Thank you for reading my new memoirette, 8 Continents: A Love Story. Think it’d look good on your bookshelf? It’s available as a paperback or ebook on Amazon!
epilogue
2020
For five years, I carried a compass that guided all my decisions. It pointed me away from external expectations and toward the things I love. It led me to meaningful experiences, solid friendships, a satisfying career, and a fulfilling partnership. And it disappeared as soon as I achieved my goal.
This might honestly be a familiar feeling for a lot of people. Like dropping your kid off at college: “Holy shit, I did it! It was so much work and there were times I had no idea what I was doing, but I still did it! Only… now what am I supposed to do?” Now add on the idea that I might die soon — which was probably also a familiar feeling in 2020.
But I wanted to be brave, if death was what it was going to be. I had lived a damn good five years, and it wouldn’t be fair for me to reap all those benefits of the premonition and not pay the cost. We all gotta die sometime, and if anyone tried to argue that 34 was too young, I’d tell them about Cassim Mkanda.
He was one of my Form 3 students back in Chikweo, the kind of student who could get A’s if he put in the time, but was content to coast through and enjoy high school instead. It was like he knew how his life was going to go — work in South Africa for a few years, save up the money for a house and some land, marry a nice girl, be a father, play soccer every Friday after mosque — and that sounded just fine to him. When he played the medicine man in a school play, The Love Potion, he tied rags around his waist, smeared himself with chalk dust, and leaped around like a frog making “Oooga-booga!” noises.
He died from diarrhea when he was 21. It wasn’t part of some cholera outbreak. Just bad water, the kind everybody in Africa takes a chance on sometimes. He was a migrant worker in South Africa; there was no way he could afford a doctor, or even a couple Loperamide tablets. For want of Imodium and Gatorade, Cassim shit himself to death at an age when I was riding bikes in Slovakia and starting to realize life was worth something.

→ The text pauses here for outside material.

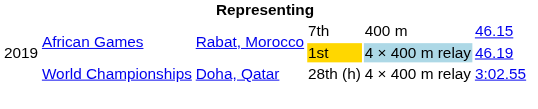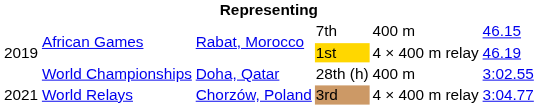1st | column 5: lightblue background -> no background
28th (h) | column 5: 4 × 400 m relay -> 400 m
+ row: 2021 | World Relays | Chorzów, Poland | 3rd | 4 × 400 m relay | 3:04.77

Death is fair: It comes for us all. It’s life that’s not. It sends some people bad water and other people husbands.
Doug asked me to marry him in August 2020. It was terribly romantic: We were playing chess and drinking Beck’s at Shawn O’Donnell’s Irish Pub in Everett, Washington — just off I-5, across the road from the Quality Inn. The way I tell the story, I was actually winning for a change, and Doug wanted to distract me so he could put me in checkmate. He just rolls his eyes and reminds me that the day he knew he wanted to marry me was far more romantic. It was a bike ride in Yellowstone. We shared an apple on a hillside with no shoulder, where no car could stop, and continued on to a part of the park with the charming name “Mud Volcano.”
“Nature is a disgusting miracle!” I observed.
Then we bombed it downhill past a mile-long traffic jam. When we got to the front of the line, we saw what was causing the holdup: a herd of bison. They were close enough to toss an apple to, looking stubborn and grouchy at all the attention they were getting.
This is the magic of bicycles: What would have been a traffic jam on vacation transformed into “the time we rode our bikes through a herd of bison.”
Of course, the premonition never actually came true. I didn’t die, and I didn’t get married. Turns out it was just a dumb stoned thought all along.
… so what?
Who cares if the start of the journey was foolish? Beginnings are meant to be left behind, and every step was in pursuit of the things I love: bikes, travel, and beautiful, improbable moments of human connection. Besides, it’s not like I’m never going to die; the premonition willeventually come true. Death may come in the back of a pickup truck, in a mosquito bite, in a drink of water, or in a breath, but it’s coming, and for that, I’m grateful.
Because without death, love wouldn’t mean a thing.